- Tarea solicitada a -
Filtra los registros y copia cada línea que contenga la cadena "values".

- Fragmento del documento -

<<<<

# Mezclador mono-stereo



## dyc666 (Dic 11, 2009)

Saludos, mirad escribo porque estoy buscando un mezclador sencillo de una entrada mono y otra stereo, la mono para una guitarra y la otra para mp3, el amplificador es el pcb de construya su videorockola con el stk4182II, he estado buscando por ahi y encuentro mezcladores mas completos pero nada tan simple como lo que yo quiiero, solo mezclar las dos lineas sin volumen y sin nada, un mezclador stereo-stereo tambien me  valdria ya que el multiefectos de la guitarra es stereo, una duda q tengo es si valdria solo con conectar dos jacks stereo en paralelo a la entrada, no se ya me decis si es una burrada, gracias de antemano, saludos.


----------



## Fogonazo (Dic 11, 2009)

Si solo necesitas una entrada (Mono) de micrófono y una estéreo (MP3) con un preamplificador de micrófono te alcanza.
A la salida del previo conectas 2 resistencias que sumen “Esa” salida a los 2 canales del MP3, que también lleva 1 resistencia por canal.


----------



## dyc666 (Dic 11, 2009)

Gracias por contestar Fogonazo, es un placer y perdona pero no tengo mucha experiencia en esto, pero no entiendo lo de poner dos resistencias a la salida del preamplificador, que saco dos resistencias de la salida + del pre y se las sumo a las de +L y +R del mp3??, o el pre del micro tiene salida stereo (jode que follon pa una cosa que tiene que ser de lo mas simple...) ...y las resistencias de que valor serian??


----------



## Fogonazo (Dic 11, 2009)

Esto es un esquemático, solo para que veas el conexionado.


----------



## dyc666 (Dic 11, 2009)

Ok, eres un crack, gracias.


----------



## dyc666 (Dic 17, 2009)

Fogonazo dijo:


> Esto es un esquemático, solo para que veas el conexionado.


 
He probado a conectaro como me dijiste, fogonazo, la mezcla la hace perfecta pero pierdo mucho volumen, me puedes ayudar? he utilizado resistencias de 22k


----------



## DJ DRACO (Dic 17, 2009)

claro amigo mio, pierdes volumen porque al agregar resistencias en serie aumentas la impedancia del audio...

a las salidas mezcladas tenés que agregarles preamplificadores activos, de ganancia 5 o 10 la que más te convenga para aumentar el voltaje de esa señal de audio.

el circuito más sencillo y funcional es con 1 TL082, en amplificador inversor...o sea, en la entrada inversora colocas un resistor de 22K y en la de realimentación uno de 220K, así obtenés a la salida una ganancia de 10 veces la señal de entrada...

si entras con 1Vpp, salís con 10Vpp.


----------



## dyc666 (Dic 17, 2009)

Ok, gracias lo intentaré.


----------

>>>>

- Datos proporcionados -
<<<<

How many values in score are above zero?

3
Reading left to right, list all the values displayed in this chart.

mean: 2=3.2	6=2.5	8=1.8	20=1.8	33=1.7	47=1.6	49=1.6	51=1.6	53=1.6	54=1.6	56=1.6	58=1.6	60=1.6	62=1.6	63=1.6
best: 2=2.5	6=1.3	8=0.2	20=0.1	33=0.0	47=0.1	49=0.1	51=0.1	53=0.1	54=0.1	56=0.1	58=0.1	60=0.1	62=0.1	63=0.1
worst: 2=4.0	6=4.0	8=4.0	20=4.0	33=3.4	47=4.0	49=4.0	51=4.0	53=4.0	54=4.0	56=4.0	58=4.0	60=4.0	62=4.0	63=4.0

>>>>
<<<<

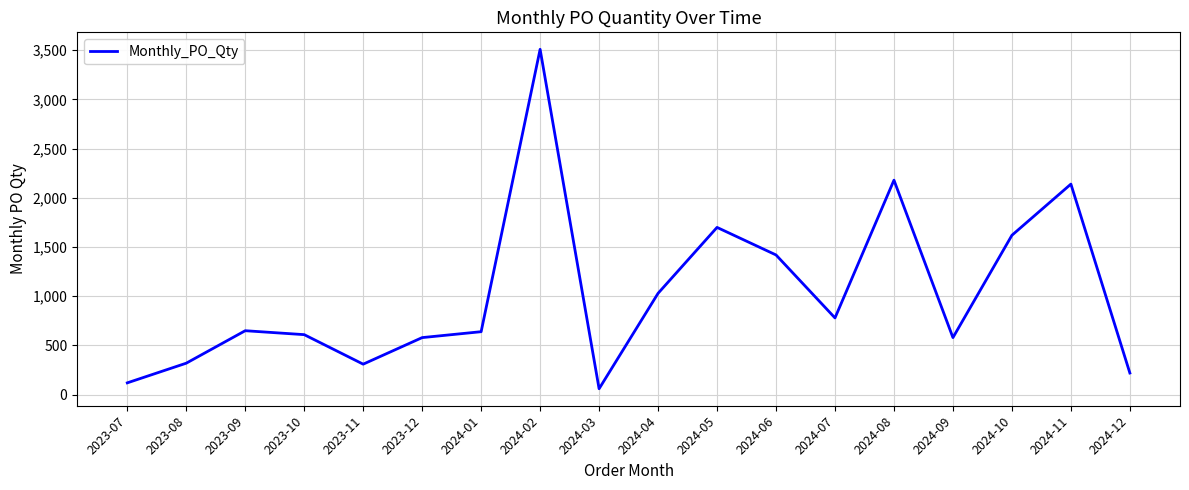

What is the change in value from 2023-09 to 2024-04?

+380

>>>>

- Tarea solicitada b -
Extrae tal cual del hilo sobre el mezclador mono-stereo el fragmento que empieza en "Si solo necesitas" y termina en "resistencia por canal.".

- Resultado a -
How many values in score are above zero?
Reading left to right, list all the values displayed in this chart.

- Resultado b -
Si solo necesitas una entrada (Mono) de micrófono y una estéreo (MP3) con un preamplificador de micrófono te alcanza.
A la salida del previo conectas 2 resistencias que sumen “Esa” salida a los 2 canales del MP3, que también lleva 1 resistencia por canal.